-- SOURCE EXTRACT --
Before fossil fuels, natural processes kept atmospheric carbon dioxide in check. Volcanic eruptions, for example, release CO2, while weathering on the continents removes it from the atmosphere over millions of years. Weathering is the breakdown of minerals within rocks and soils, many of which include silicates. Silicate minerals weather in contact with carbonic acid (rain and atmospheric CO2) in a process that removes carbon dioxide from the atmosphere. Further, the products of these reactions are transported to the oceans in rivers where they ultimately form carbonate rocks like limestone that lock away carbon on the seafloor for millions of years, preventing it from forming carbon dioxide in the atmosphere.
Forests increase weathering rates because trees, and the fungi associated with their roots, break down rocks and minerals in the soil to get nutrients for growth. The Sheffield team found that when the CO2 concentration was low – at about 200 parts per million (ppm) – trees and fungi were far less effective at breaking down silicate minerals, which could have reduced the rate of CO2 removal from the atmosphere.
“We recreated past environmental conditions by growing trees at low, present-day and high levels of CO2 in controlled-environment growth chambers,” says Quirk. “We used high-resolution digital imaging techniques to map the surfaces of mineral grains and assess how they were broken down and weathered by the fungi associated with the roots of the trees.”
As reported in Biogeosciences, the researchers found that low atmospheric CO2 acts as a ‘carbon starvation’ brake. When the concentration of carbon dioxide falls from 1500 ppm to 200 ppm, weathering rates drop by a third, diminishing the capacity of forests to remove CO2 from the atmosphere.

-- DATA SHOWN --
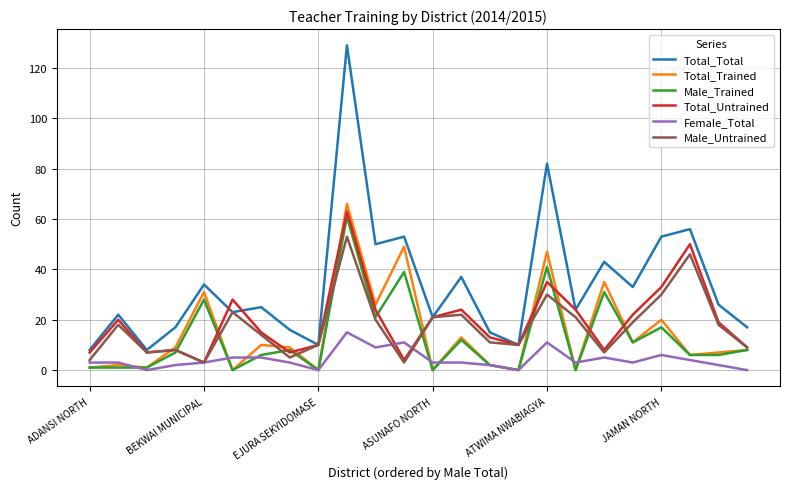

What is the maximum value for Male_Trained?

61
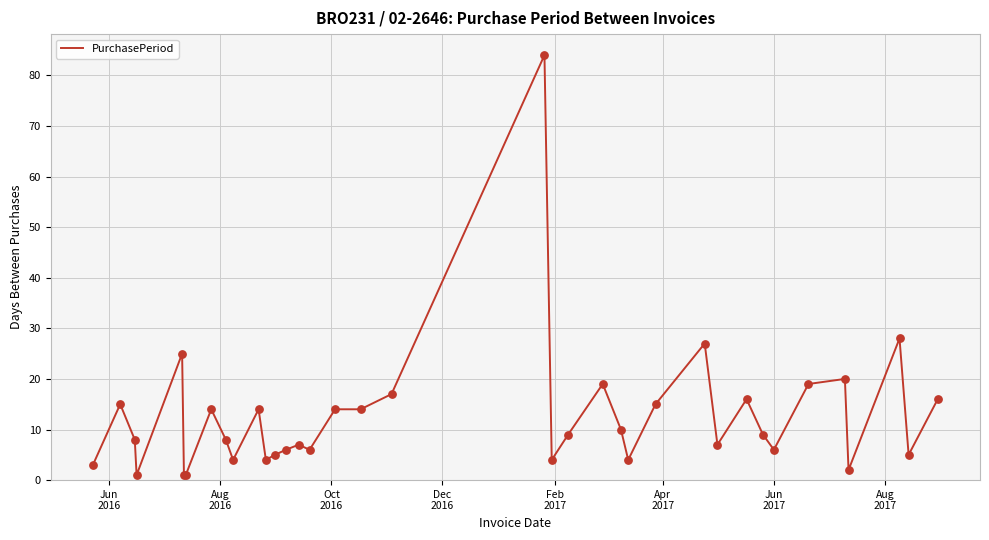

What is the greatest value displayed?

84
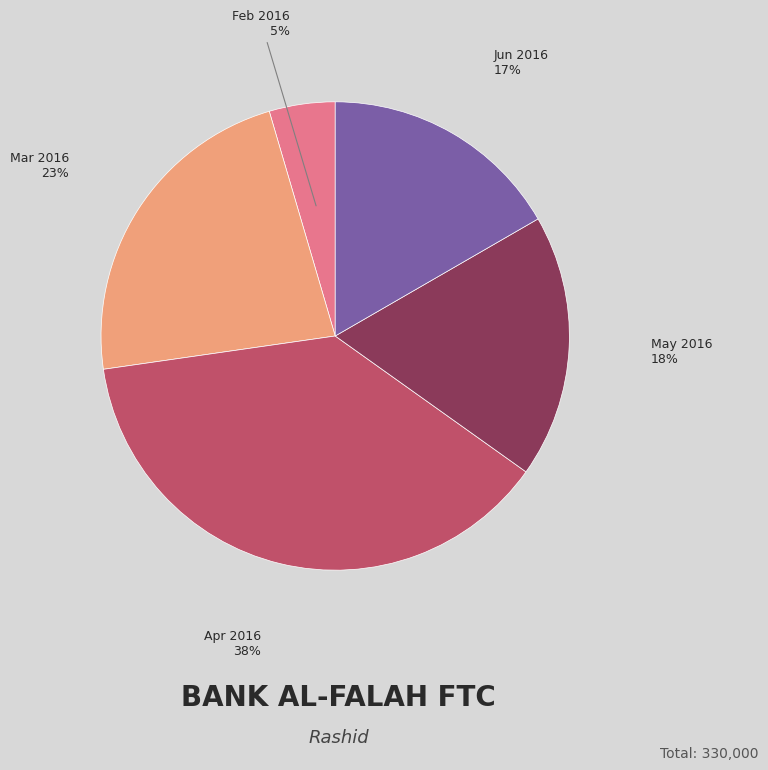

Which category has the smallest portion of the pie?

Feb 2016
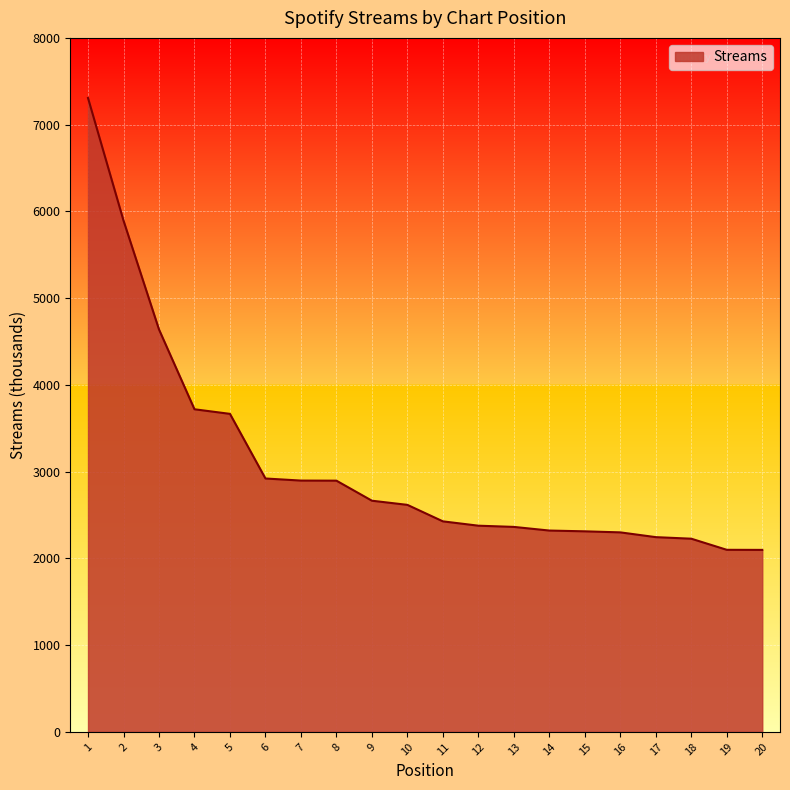

The value at 15 is 799. True or false?

False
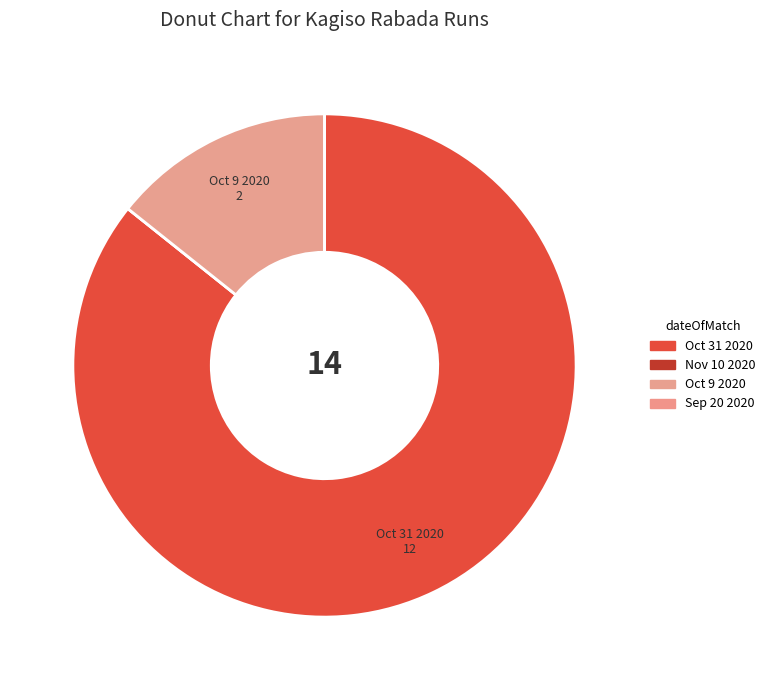

What percentage do Oct 9 2020 and Sep 20 2020 together represent?

14.3%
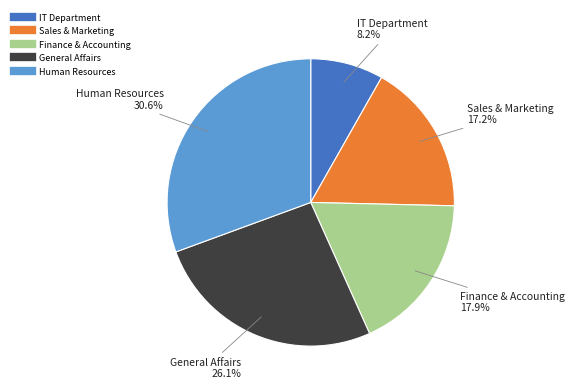

To the nearest percent, what is the difference between the largest and smallest slice percentages?

22%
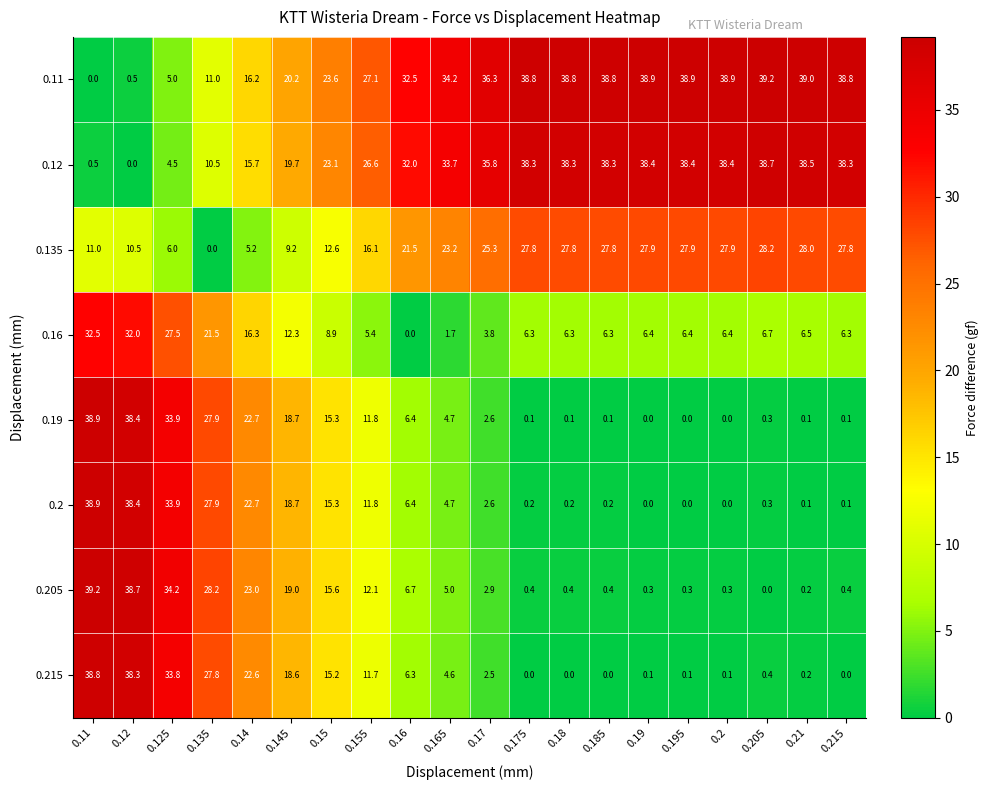

True or false: 0.2 has a value of 2.6 at 0.165.

False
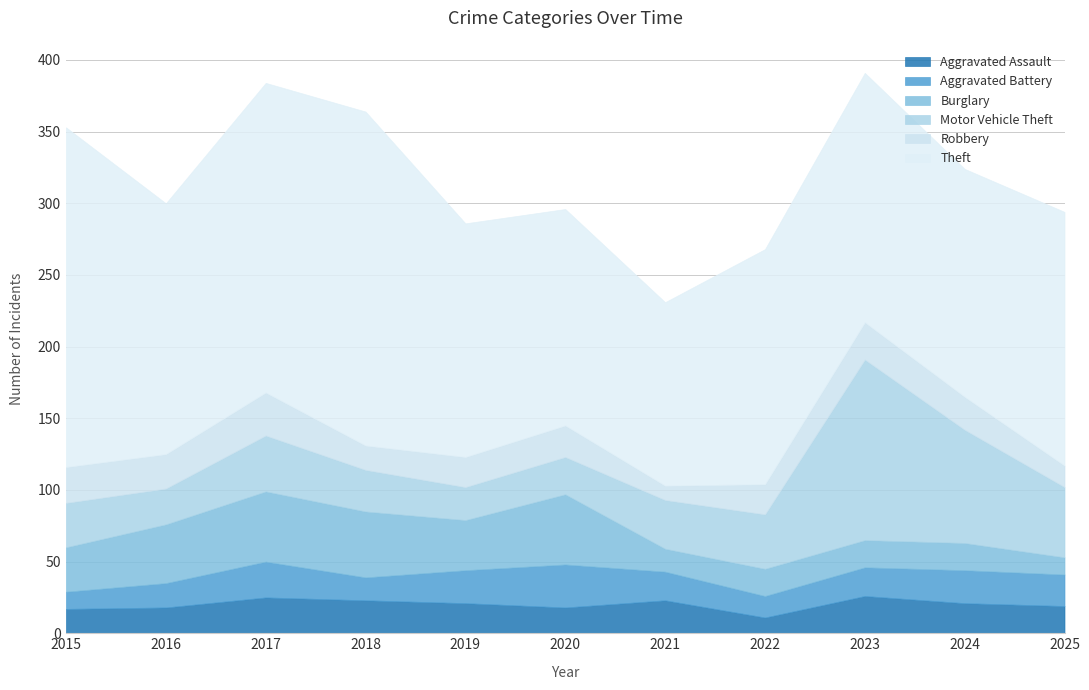

True or false: Theft and Motor Vehicle Theft cross at least once.

False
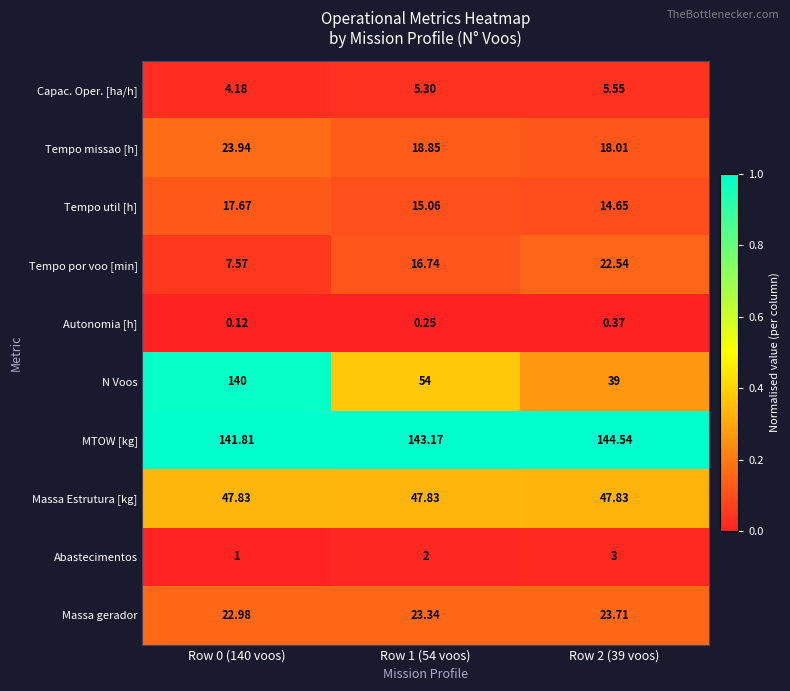

Which series changed the most between Row 0 (140 voos) and Row 1 (54 voos)?

N Voos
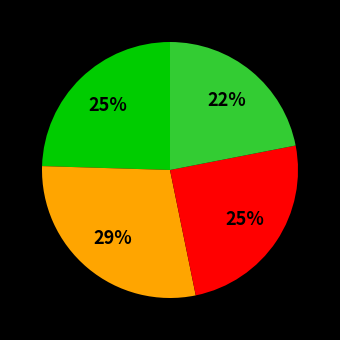

To the nearest percent, what is the average slice percentage?

25%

-- TASKS TO CARRY OUT --
- a) Reproduce the stretch of the passage on forests and weathering from "Forests increase weathering" through "removal from the atmosphere." word for word.
- b) In the records, give only the stretch from the line containing "True or false: 0.2" through the end of the records, replacing "series" with "line" and keeping everything else unchanged. Do not include the pictures.

-- TASK ANSWERS --
- a)
Forests increase weathering rates because trees, and the fungi associated with their roots, break down rocks and minerals in the soil to get nutrients for growth. The Sheffield team found that when the CO2 concentration was low – at about 200 parts per million (ppm) – trees and fungi were far less effective at breaking down silicate minerals, which could have reduced the rate of CO2 removal from the atmosphere.

- b)
True or false: 0.2 has a value of 2.6 at 0.165.

False

True or false: Theft and Motor Vehicle Theft cross at least once.

False

Which line changed the most between Row 0 (140 voos) and Row 1 (54 voos)?

N Voos

To the nearest percent, what is the average slice percentage?

25%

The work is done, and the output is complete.